- _EXTRACT_
Re: range_agg

From: Alexander Korotkov <aekorotkov(at)gmail(dot)com>
To: Paul A Jungwirth <pj(at)illuminatedcomputing(dot)com>
Cc: Justin Pryzby <pryzby(at)telsasoft(dot)com>, Alvaro Herrera <alvherre(at)2ndquadrant(dot)com>, Tom Lane <tgl(at)sss(dot)pgh(dot)pa(dot)us>, PostgreSQL-development <pgsql-hackers(at)postgresql(dot)org>, Jeff Davis <pgsql(at)j-davis(dot)com>, Pavel Stehule <pavel(dot)stehule(at)gmail(dot)com>, David Fetter <david(at)fetter(dot)org>
Subject: Re: range_agg
Date: 2020-12-07 23:45:57
Message-ID: CAPpHfdvKrecVTSMmWxNAMveReAwP2taxb-vLOCF--Ne=KwMiow@mail.gmail.com
Views: Raw Message | Whole Thread | Download mbox | Resend email
Thread:
Lists: pgsql-hackers

On Mon, Nov 30, 2020 at 11:39 PM Alexander Korotkov
<aekorotkov(at)gmail(dot)com> wrote:
> On Mon, Nov 30, 2020 at 10:35 PM Alexander Korotkov
> <aekorotkov(at)gmail(dot)com> wrote:
> > On Sun, Nov 29, 2020 at 11:53 PM Paul A Jungwirth
> > <pj(at)illuminatedcomputing(dot)com> wrote:
> > >
> > > On Sun, Nov 29, 2020 at 11:43 AM Alexander Korotkov
> > > <aekorotkov(at)gmail(dot)com> wrote:
> > > > Thank you. Could you please, update doc/src/sgml/catalogs.sgml,
> > > > because pg_type and pg_range catalogs are updated.

- _SUPPLIED DATA_
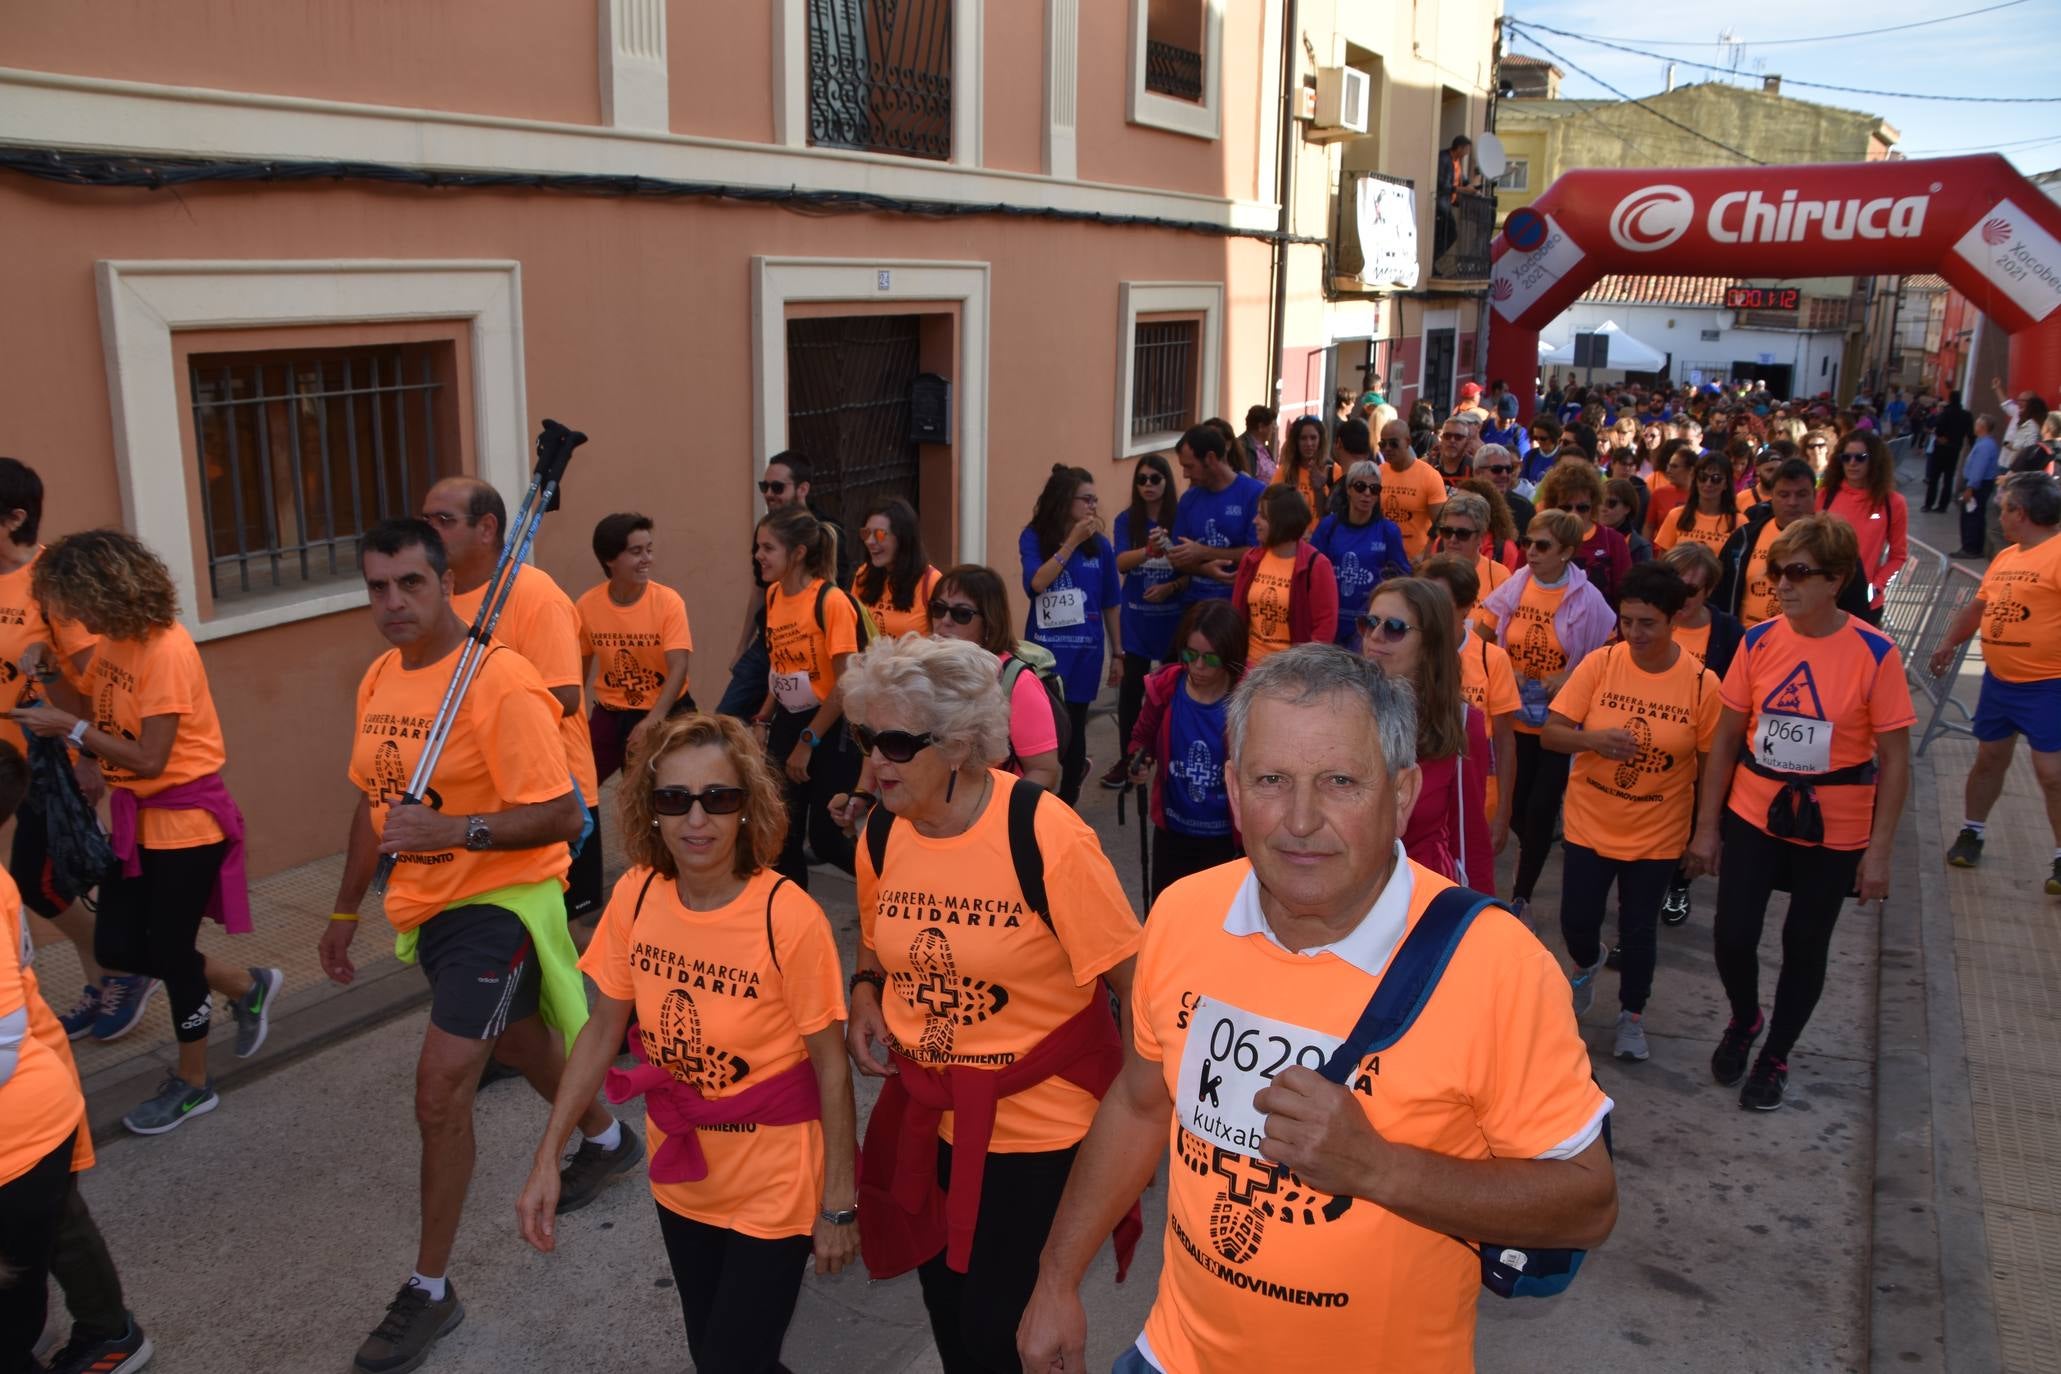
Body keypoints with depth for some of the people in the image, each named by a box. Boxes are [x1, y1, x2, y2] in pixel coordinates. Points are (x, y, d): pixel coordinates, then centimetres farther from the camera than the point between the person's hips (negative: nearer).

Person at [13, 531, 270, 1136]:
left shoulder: (166, 650, -22)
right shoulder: (113, 642, 4)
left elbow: (149, 759, -23)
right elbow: (84, 709, 10)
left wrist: (71, 729, -19)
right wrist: (47, 675, -4)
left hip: (185, 819, -9)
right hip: (138, 817, 9)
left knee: (170, 951, 3)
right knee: (116, 947, 11)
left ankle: (192, 1083, 22)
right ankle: (247, 986, 30)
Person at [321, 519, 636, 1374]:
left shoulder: (499, 681, -21)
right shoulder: (380, 679, 4)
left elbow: (562, 816, -23)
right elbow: (374, 798, 16)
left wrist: (452, 830, -33)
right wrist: (346, 909, 19)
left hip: (500, 903, -8)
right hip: (429, 906, 8)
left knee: (440, 1090, -10)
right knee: (517, 1042, 26)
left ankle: (430, 1290, 9)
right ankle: (607, 1140, 54)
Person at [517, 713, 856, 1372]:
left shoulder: (789, 918, -26)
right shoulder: (635, 895, -12)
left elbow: (832, 1068, -17)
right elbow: (602, 1031, -1)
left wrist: (839, 1206, -11)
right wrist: (547, 1159, -3)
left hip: (772, 1187, -5)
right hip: (680, 1177, 5)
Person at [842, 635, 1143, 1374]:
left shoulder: (1046, 838, -23)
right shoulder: (880, 834, -6)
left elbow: (1135, 983, -16)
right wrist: (864, 997, -4)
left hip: (1039, 1128, -5)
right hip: (927, 1119, 6)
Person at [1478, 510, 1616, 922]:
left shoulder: (1586, 598, -10)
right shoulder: (1515, 586, -5)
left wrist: (1571, 676, -16)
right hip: (1513, 715, 2)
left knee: (1541, 808, 0)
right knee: (1514, 804, 8)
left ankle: (1521, 896, 13)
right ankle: (1534, 847, 42)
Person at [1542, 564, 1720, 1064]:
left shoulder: (1702, 684, -12)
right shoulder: (1599, 664, -11)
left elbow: (1709, 765, -3)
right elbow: (1549, 734, -10)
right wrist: (1594, 739, -30)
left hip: (1657, 835, -1)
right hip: (1589, 824, 1)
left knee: (1639, 931, 9)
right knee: (1576, 920, 9)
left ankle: (1632, 1017, 36)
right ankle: (1587, 965, 45)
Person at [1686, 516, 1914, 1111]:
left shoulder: (1874, 654, -14)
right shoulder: (1758, 642, -6)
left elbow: (1894, 761, -9)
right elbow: (1725, 740, 1)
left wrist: (1879, 850, -10)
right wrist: (1706, 827, 2)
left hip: (1833, 831, -2)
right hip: (1752, 816, 2)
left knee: (1805, 945, 11)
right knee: (1733, 935, 2)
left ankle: (1776, 1057, 34)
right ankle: (1744, 1021, 35)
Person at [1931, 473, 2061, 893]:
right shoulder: (2005, 557, 11)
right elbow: (1978, 605, 24)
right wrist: (1949, 644, 25)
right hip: (1998, 680, 8)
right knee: (1989, 759, 18)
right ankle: (1972, 833, 33)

- _EXERCISE INSTRUCTIONS_
Answer these questions about the range_agg post.
(a) On what date was the post sent?
(b) To which mailing list does it belong?
(c) Which file is Paul A Jungwirth asked to update, and which two catalogs have changed?

- _OUTPUT OF THE EXERCISE_
(a) 2020-12-07
(b) pgsql-hackers
(c) doc/src/sgml/catalogs.sgml; the pg_type and pg_range catalogs